▸ PAGE EXCERPT
Sidal
Sidal

Reputation: 129

How to split CJK text into words?

I use JavaScript to create a transliteration. I am wondering whether it is possible to split CJK text into a sequence of words, defined according to some word segmentation standard. Any alternative?

Desired Behavior:

set: 动的密习近平

result: [动, 的, 密, 习, 近平]

Upvotes: 2

Views: 1245

Answers (2)

izogfif
izogfif

Reputation: 7495

As of 2023-07-12, Chromium and WebKit-based browsers support non-standard method expand of the Range object. This method can accept text string 'word' as an argument, but it only works on elements that are attached to the document. So you can try this:

(function () {
  const textToSplit = '动的密习近平'
  const words = []
  // Create a wrapper element
  const div = document.createElement('div')
  // Make it transparent so its contents can be selected but aren't visible
  // If you try to make it "display: none" or "visibility: hidden", 
  // it won't work.
  div.style.opacity = 0
  // Place the element at the start of the page to avoid messing up with
  // page layout.
  div.style.position = 'fixed'
  div.style.left = 0
  div.style.top = 0
  // Give browser a hint about content language inside wrapper element
  // Use 'zh-Hans' for Simplified Chinese and 'zh-Hant' for Traditional Chinese
  div.lang = 'zh-Hans'
  // Add element to the body, if you don't add it, it won't work
  document.body.appendChild(div)

▸ WORK TO COMPLETE
1. In the CJK word-splitting page, which browsers support the non-standard expand method of the Range object as of 2023-07-12?
2. Resume the CJK word-splitting page after its last line.
The records come from a different source than the text above.

(Records from a collection)
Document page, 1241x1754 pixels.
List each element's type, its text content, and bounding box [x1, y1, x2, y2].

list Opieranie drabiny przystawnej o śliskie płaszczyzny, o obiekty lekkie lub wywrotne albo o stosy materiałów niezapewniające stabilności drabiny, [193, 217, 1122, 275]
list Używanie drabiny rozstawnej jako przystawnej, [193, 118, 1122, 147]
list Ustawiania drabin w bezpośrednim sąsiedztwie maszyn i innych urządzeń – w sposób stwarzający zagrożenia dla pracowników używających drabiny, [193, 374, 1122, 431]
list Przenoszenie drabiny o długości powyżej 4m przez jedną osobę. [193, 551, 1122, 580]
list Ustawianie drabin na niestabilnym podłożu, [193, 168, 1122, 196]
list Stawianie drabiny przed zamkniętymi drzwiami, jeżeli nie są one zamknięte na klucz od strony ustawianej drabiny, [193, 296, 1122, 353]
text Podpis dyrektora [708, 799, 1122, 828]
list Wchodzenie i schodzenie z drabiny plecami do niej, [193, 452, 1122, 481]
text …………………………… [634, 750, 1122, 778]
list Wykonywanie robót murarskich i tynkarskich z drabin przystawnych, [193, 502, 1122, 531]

▸ RESPONSE LIST
1. Chromium and WebKit-based browsers support it.

2.
  // Create a text node with your text
  const textNode = document.createTextNode(textToSplit)
  // Add it to the wrapper element 
  div.appendChild(textNode)
  // Create selection range
  const range = document.createRange()
  // Calculate maximum offset
  range.selectNodeContents(textNode)
  const maxOffset = range.endOffset
  // In a loop, move range after the end of the last known word
  // and call "expand('word')" method to make the range span the entire word
  for (let lastKnownWordEnd = 0;
       lastKnownWordEnd < maxOffset;
       lastKnownWordEnd = range.endOffset
  ) {
    range.setStart(textNode, lastKnownWordEnd)
    range.setEnd(textNode, lastKnownWordEnd)
    range.expand('word')
    words.push(range.toString())
  }
  // Do something with results
  console.log(words)
  // Clean up:
  div.remove()
})()

It's not always accurate: it treats "不知道" as a single word instead of splitting it into "不" and "知道".

If you need higher accuracy, you should use language-specific word segmenter libraries like ones mentioned in answers to this StackOverflow question.

Upvotes: 0

Ahmed Fasih
Ahmed Fasih

Reputation: 6927

To do this properly, people use machine learning, because, as you know, the challenge is that these languages (Chinese and Japanese at least) are written without spaces. There are some great tools that do this, in a few different programming languages:

  • Rakuten MA is for Chinese and Japanese and in JavaScript, and might be the best option for you.
  • MeCab is the granddaddy of Japanese parsers, in C++.
  • (KyTea is also in C++ and also for Japanese, but I haven't used it.)
  • Kuromoji is yet another one for Japanese, in Java.
  • Probably others I'm not aware of (sorry, I don't know anything about Korean parsers 😭, but doesn't Korean uses spaces?, so maybe that will be much easier).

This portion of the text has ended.